Arizona Department of Health Services Bureau of Emergency Preparedness and Response

Mass Fatalities Conference July 18-19, 2007 Phoenix, Arizona

“Developing a comprehensive and compassionate response”

Speaker Biography

Erik R. Grosof

Erik R. Grosof is the Assistant to the Director-Operations for the National Transportation Safety Board (NTSB), Office of Transportation Disaster Assistance. He joined the Safety Board in November 1997, bringing with him 8 years of airline and airport operational experience and 10 years in law enforcement.

Since joining the NTSB, he has been working on transportation disaster pre-planning, training, and resource coordination with domestic and international air carriers along with airports, emergency management and law enforcement agencies.

Within hours following the World Trade Center attacks, he was dispatched to to serve as the NTSB's lead representative to the Federal Bureau of Investigation (FBI) at their Command Post in lower Manhattan. He also supplied technical direction on victim issues to the American and United Airlines response teams assigned to New York City.

Mr. Grosof was at Lexington, Kentucky for the crash of Comair 5191, Kirksville, Missouri for the crash of American Connection Flight 5966, Jefferson City, Missouri for the crash of a Pinnacle Airlines Regional Jet, Charlotte, North Carolina for the crash of US Airways Express Flight 5481, New York City for the crash of American Airlines Flight 587 and Tallahassee, Florida for the crash of FedEx Flight 1478, Little Rock, Arkansas for the crash of American Airlines Flight 1420, Rhode Island for the crash of EgyptAir Flight 990 and California for the crash of Alaska Airlines Flight 261. He has been involved in NTSB regional aviation, highway, marine, and railroad and pipeline investigations.

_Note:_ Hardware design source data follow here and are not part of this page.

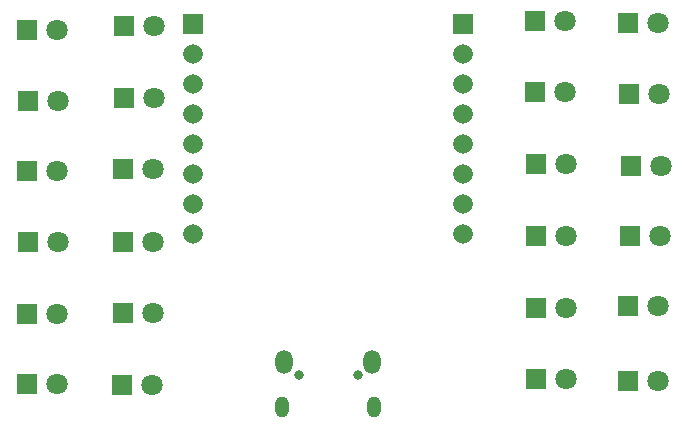
<source format=gbr>
%TF.GenerationSoftware,KiCad,Pcbnew,(7.0.0)*%
%TF.CreationDate,2023-09-27T18:47:42+02:00*%
%TF.ProjectId,ESP32Cam IR LED,45535033-3243-4616-9d20-4952204c4544,rev?*%
%TF.SameCoordinates,Original*%
%TF.FileFunction,Soldermask,Bot*%
%TF.FilePolarity,Negative*%
%FSLAX46Y46*%
G04 Gerber Fmt 4.6, Leading zero omitted, Abs format (unit mm)*
G04 Created by KiCad (PCBNEW (7.0.0)) date 2023-09-27 18:47:42*
%MOMM*%
%LPD*%
G01*
G04 APERTURE LIST*
%ADD10R,1.800000X1.800000*%
%ADD11C,1.800000*%
%ADD12O,0.800000X0.800000*%
%ADD13O,1.150000X1.800000*%
%ADD14O,1.450000X2.000000*%
%ADD15C,1.665000*%
%ADD16R,1.665000X1.665000*%
G04 APERTURE END LIST*
D10*
%TO.C,D4*%
X51150599Y-60299599D03*
D11*
X53690600Y-60299600D03*
%TD*%
D12*
%TO.C,J1*%
X74092199Y-71494199D03*
X79092199Y-71494199D03*
D13*
X72717199Y-74244199D03*
D14*
X72867199Y-70444199D03*
X80317199Y-70444199D03*
D13*
X80467199Y-74244199D03*
%TD*%
D10*
%TO.C,D9*%
X59258199Y-54101999D03*
D11*
X61798200Y-54102000D03*
%TD*%
D10*
%TO.C,D15*%
X94157799Y-53644799D03*
D11*
X96697800Y-53644800D03*
%TD*%
D10*
%TO.C,D5*%
X51099799Y-66344799D03*
D11*
X53639800Y-66344800D03*
%TD*%
D10*
%TO.C,D8*%
X59308999Y-48056799D03*
D11*
X61849000Y-48056800D03*
%TD*%
D10*
%TO.C,D12*%
X59156599Y-72339199D03*
D11*
X61696600Y-72339200D03*
%TD*%
D10*
%TO.C,D2*%
X51145599Y-48285399D03*
D11*
X53685600Y-48285400D03*
%TD*%
D10*
%TO.C,D3*%
X51125199Y-54279799D03*
D11*
X53665200Y-54279800D03*
%TD*%
D10*
%TO.C,D20*%
X102082599Y-47726599D03*
D11*
X104622600Y-47726600D03*
%TD*%
D15*
%TO.C,U1*%
X65176400Y-59563000D03*
X65176400Y-57023000D03*
X65176400Y-54483000D03*
X65176400Y-51943000D03*
X65176400Y-49403000D03*
X65176400Y-46863000D03*
X65176400Y-44323000D03*
D16*
X65176399Y-41782999D03*
X88036399Y-41782999D03*
D15*
X88036400Y-44323000D03*
X88036400Y-46863000D03*
X88036400Y-49403000D03*
X88036400Y-51943000D03*
X88036400Y-54483000D03*
X88036400Y-57023000D03*
X88036400Y-59563000D03*
%TD*%
D10*
%TO.C,D11*%
X59258199Y-66268599D03*
D11*
X61798200Y-66268600D03*
%TD*%
D10*
%TO.C,D22*%
X102184199Y-59715399D03*
D11*
X104724200Y-59715400D03*
%TD*%
D10*
%TO.C,D18*%
X94178199Y-71831199D03*
D11*
X96718200Y-71831200D03*
%TD*%
D10*
%TO.C,D21*%
X102204599Y-53797199D03*
D11*
X104744600Y-53797200D03*
%TD*%
D10*
%TO.C,D14*%
X94127399Y-47599599D03*
D11*
X96667400Y-47599600D03*
%TD*%
D10*
%TO.C,D6*%
X51125199Y-72313799D03*
D11*
X53665200Y-72313800D03*
%TD*%
D10*
%TO.C,D24*%
X101980999Y-72059799D03*
D11*
X104521000Y-72059800D03*
%TD*%
D10*
%TO.C,D10*%
X59258199Y-60223399D03*
D11*
X61798200Y-60223400D03*
%TD*%
D10*
%TO.C,D7*%
X59278599Y-41935399D03*
D11*
X61818600Y-41935400D03*
%TD*%
D10*
%TO.C,D16*%
X94183199Y-59715399D03*
D11*
X96723200Y-59715400D03*
%TD*%
D10*
%TO.C,D19*%
X101955599Y-41706799D03*
D11*
X104495600Y-41706800D03*
%TD*%
D10*
%TO.C,D17*%
X94178199Y-65811399D03*
D11*
X96718200Y-65811400D03*
%TD*%
D10*
%TO.C,D13*%
X94101999Y-41554399D03*
D11*
X96642000Y-41554400D03*
%TD*%
D10*
%TO.C,D23*%
X102006399Y-65658999D03*
D11*
X104546400Y-65659000D03*
%TD*%
D10*
%TO.C,D1*%
X51125199Y-42341799D03*
D11*
X53665200Y-42341800D03*
%TD*%
M02*

</source>
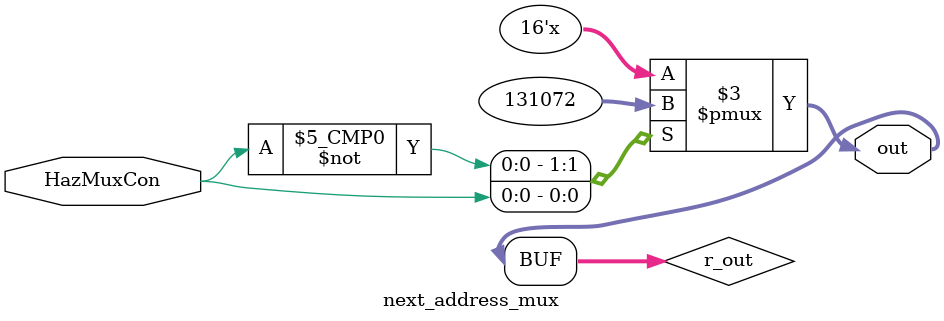
<source format=v>
module next_address_mux(HazMuxCon, out);

//I/O ports
output wire [15:0] out;
input wire HazMuxCon;


//temp register
reg [15:0] r_out = 16'b0;;


//if a stall, pass adder 0, if no stall, passs adder 2 for pc +2


always @(*)
begin
	//The two inputs can be from any of the other blocks, these are just example values.
	case (HazMuxCon)
		1'b0: r_out = 16'h002; 
		1'b1: r_out = 16'h000;
	endcase
end
assign out = r_out;
endmodule

</source>
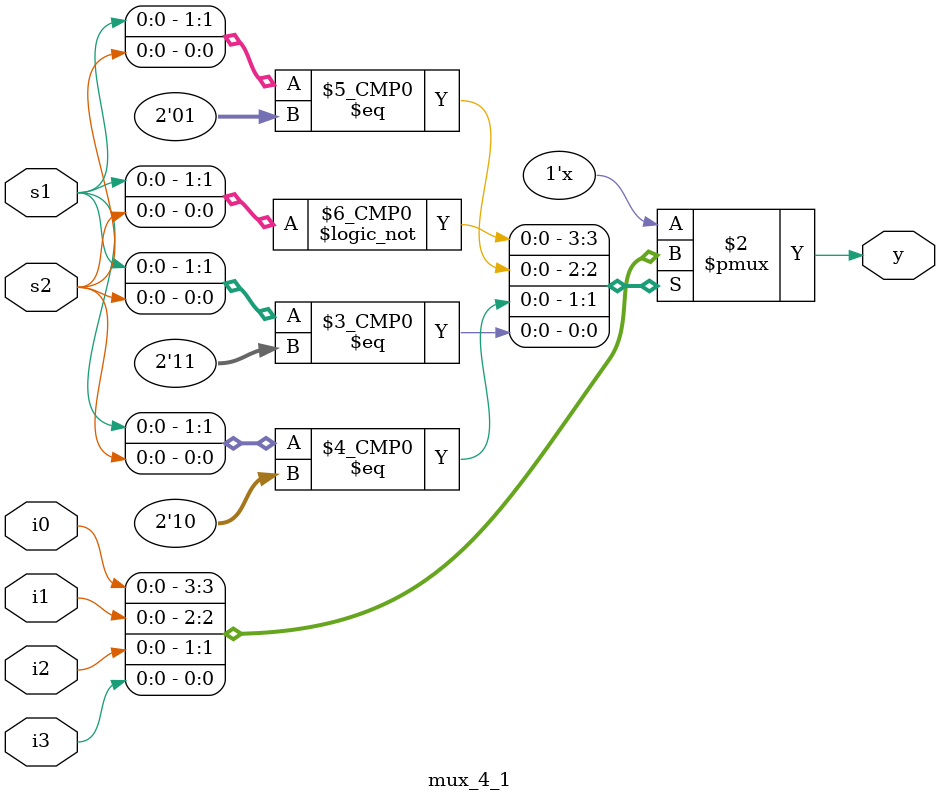
<source format=v>
module mux_4_1(input i0,i1,i2,i3,s1,s2,output reg y);
  always @(*) begin
    case({s1,s2})
      2'b00: y=i0;
      2'b01: y=i1;
      2'b10: y=i2;
      2'b11: y=i3;
    endcase
  end
endmodule

</source>
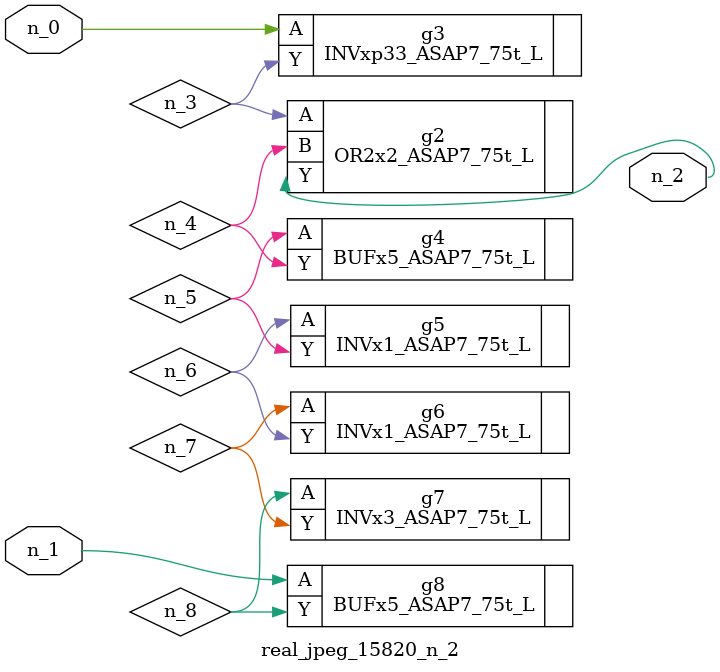
<source format=v>
module real_jpeg_15820_n_2 (n_1, n_0, n_2);

input n_1;
input n_0;

output n_2;

wire n_5;
wire n_4;
wire n_8;
wire n_6;
wire n_7;
wire n_3;

INVxp33_ASAP7_75t_L g3 ( 
.A(n_0),
.Y(n_3)
);

BUFx5_ASAP7_75t_L g8 ( 
.A(n_1),
.Y(n_8)
);

OR2x2_ASAP7_75t_L g2 ( 
.A(n_3),
.B(n_4),
.Y(n_2)
);

BUFx5_ASAP7_75t_L g4 ( 
.A(n_5),
.Y(n_4)
);

INVx1_ASAP7_75t_L g5 ( 
.A(n_6),
.Y(n_5)
);

INVx1_ASAP7_75t_L g6 ( 
.A(n_7),
.Y(n_6)
);

INVx3_ASAP7_75t_L g7 ( 
.A(n_8),
.Y(n_7)
);


endmodule
</source>
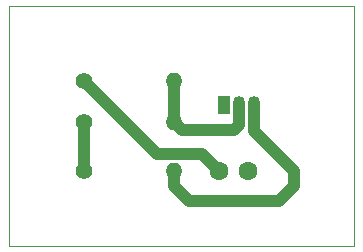
<source format=gbr>
G04 #@! TF.GenerationSoftware,KiCad,Pcbnew,(5.1.2)-2*
G04 #@! TF.CreationDate,2019-08-09T21:51:40-03:00*
G04 #@! TF.ProjectId,Markg1,4d61726b-6731-42e6-9b69-6361645f7063,rev?*
G04 #@! TF.SameCoordinates,Original*
G04 #@! TF.FileFunction,Copper,L1,Top*
G04 #@! TF.FilePolarity,Positive*
%FSLAX46Y46*%
G04 Gerber Fmt 4.6, Leading zero omitted, Abs format (unit mm)*
G04 Created by KiCad (PCBNEW (5.1.2)-2) date 2019-08-09 21:51:40*
%MOMM*%
%LPD*%
G04 APERTURE LIST*
%ADD10C,0.050000*%
%ADD11O,1.400000X1.400000*%
%ADD12C,1.400000*%
%ADD13R,1.050000X1.500000*%
%ADD14O,1.050000X1.500000*%
%ADD15C,1.600000*%
%ADD16C,1.000000*%
G04 APERTURE END LIST*
D10*
X160020000Y-68580000D02*
X130810000Y-68580000D01*
X160020000Y-88900000D02*
X160020000Y-68580000D01*
X130810000Y-88900000D02*
X160020000Y-88900000D01*
X130810000Y-68580000D02*
X130810000Y-88900000D01*
D11*
X144780000Y-82550000D03*
D12*
X137160000Y-82550000D03*
D11*
X144780000Y-78440000D03*
D12*
X137160000Y-78440000D03*
D11*
X144780000Y-74930000D03*
D12*
X137160000Y-74930000D03*
D13*
X149000000Y-76970000D03*
D14*
X151540000Y-76970000D03*
X150270000Y-76970000D03*
D15*
X151090000Y-82550000D03*
X148590000Y-82550000D03*
D16*
X147790001Y-81750001D02*
X148590000Y-82550000D01*
X147189999Y-81149999D02*
X147790001Y-81750001D01*
X143379999Y-81149999D02*
X147189999Y-81149999D01*
X137160000Y-74930000D02*
X143379999Y-81149999D01*
X151540000Y-77195000D02*
X151540000Y-76970000D01*
X151540000Y-79150000D02*
X151540000Y-78720000D01*
X144780000Y-83820000D02*
X146050000Y-85090000D01*
X144780000Y-82550000D02*
X144780000Y-83820000D01*
X146050000Y-85090000D02*
X153670000Y-85090000D01*
X153670000Y-85090000D02*
X154940000Y-83820000D01*
X151540000Y-78720000D02*
X151540000Y-76970000D01*
X154940000Y-83820000D02*
X154940000Y-82550000D01*
X154940000Y-82550000D02*
X151540000Y-79150000D01*
X144780000Y-74930000D02*
X144780000Y-78440000D01*
X150270000Y-78720000D02*
X150270000Y-76970000D01*
X149850001Y-79139999D02*
X150270000Y-78720000D01*
X144780000Y-78440000D02*
X145479999Y-79139999D01*
X145479999Y-79139999D02*
X149850001Y-79139999D01*
X137160000Y-78440000D02*
X137160000Y-82550000D01*
M02*

</source>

Erik is the designated liaison between the NTSB and the FBI Evidence Response Team (ERT) leadership at Quantico, VA and coordinates all NTSB requests for FBI ERT assets. He also serves as an adjunct instructor at the FBI’s National Academy located at Quantico, Virginia.

Eric has completed the NTSB Basic Aviation Investigation Course and the Department of Transportation Safety Institute's Cabin Safety Investigators Course. He is a graduate of the FBI's Basic Post Blast School and the FBI's Basic Evidence ERT training. He is a graduate of the Federal Law Enforcement Training Center’s Crisis Management Training course; Office of Personnel Management’s Crisis Leadership Course and holds a BS in Criminal Justice. Arizona Department of Health Services Bureau of Emergency Preparedness and Response

Mass Fatalities Conference July 18-19, 2007 Phoenix, Arizona

“Developing a comprehensive and compassionate response”

Speaker Biography

Paul Sledzik

Paul Sledzik is the Manager-Victim Recovery and Identification for the National Transportation Safety Board (NTSB), Office of Transportation Disaster Assistance. Before joining the Board in 2004, he served as a forensic anthropologist and museum curator at the Armed Forces Institute of Pathology (AFIP) for fifteen years.

From 1997 to 2003, he was the team leader for the Region 3 (mid-Atlantic) Disaster Mortuary Operational Response Team (DMORT), a division of the US Department of Homeland Security. In this capacity, he managed a team of 100 forensic scientists and mortuary specialists in training and mass fatality response. He participated in victim identification and recovery efforts following several notable events: cemetery floods in Missouri, Georgia, and North Carolina, the Oklahoma City bombing and EgyptAir 990. He was the DMORT team leader for the response to the crash Executive Air in 2000 and the crash of United 93 on September 11, 2001. As a forensic anthropologist with the AFIP, he provided victim identification support for the Office of the Armed Forces Medical Examiner in Desert Storm, USAir 427 and Iraqi Freedom. With the NTSB, he responded to aviation accidents in Cincinnati, Ohio; Kirksville, Missouri; Pueblo, Colorado; False River, Louisiana; , Africa; Miami, Florida; and Lexington, Kentucky. At the NTSB, Paul coordinates victim identification services for the medical examiner and coroner offices responding, to transportation accidents.

Mr. Sledzik has served as a consultant for the Joint POW/MIA Accounting Command/Central Identification Laboratory, the National Center for Forensic Science, the National Center for Missing and Exploited Children, the US Solider Biological and Chemical Command, and the Smithsonian Institution. He is also a Fellow of the American Academy of Forensic Sciences. Paul’s scientific articles have appeared in several professional journals and textbooks. He earned a BA from the University of Rhode Island in 1984 and an MS from the University of Connecticut in 1988.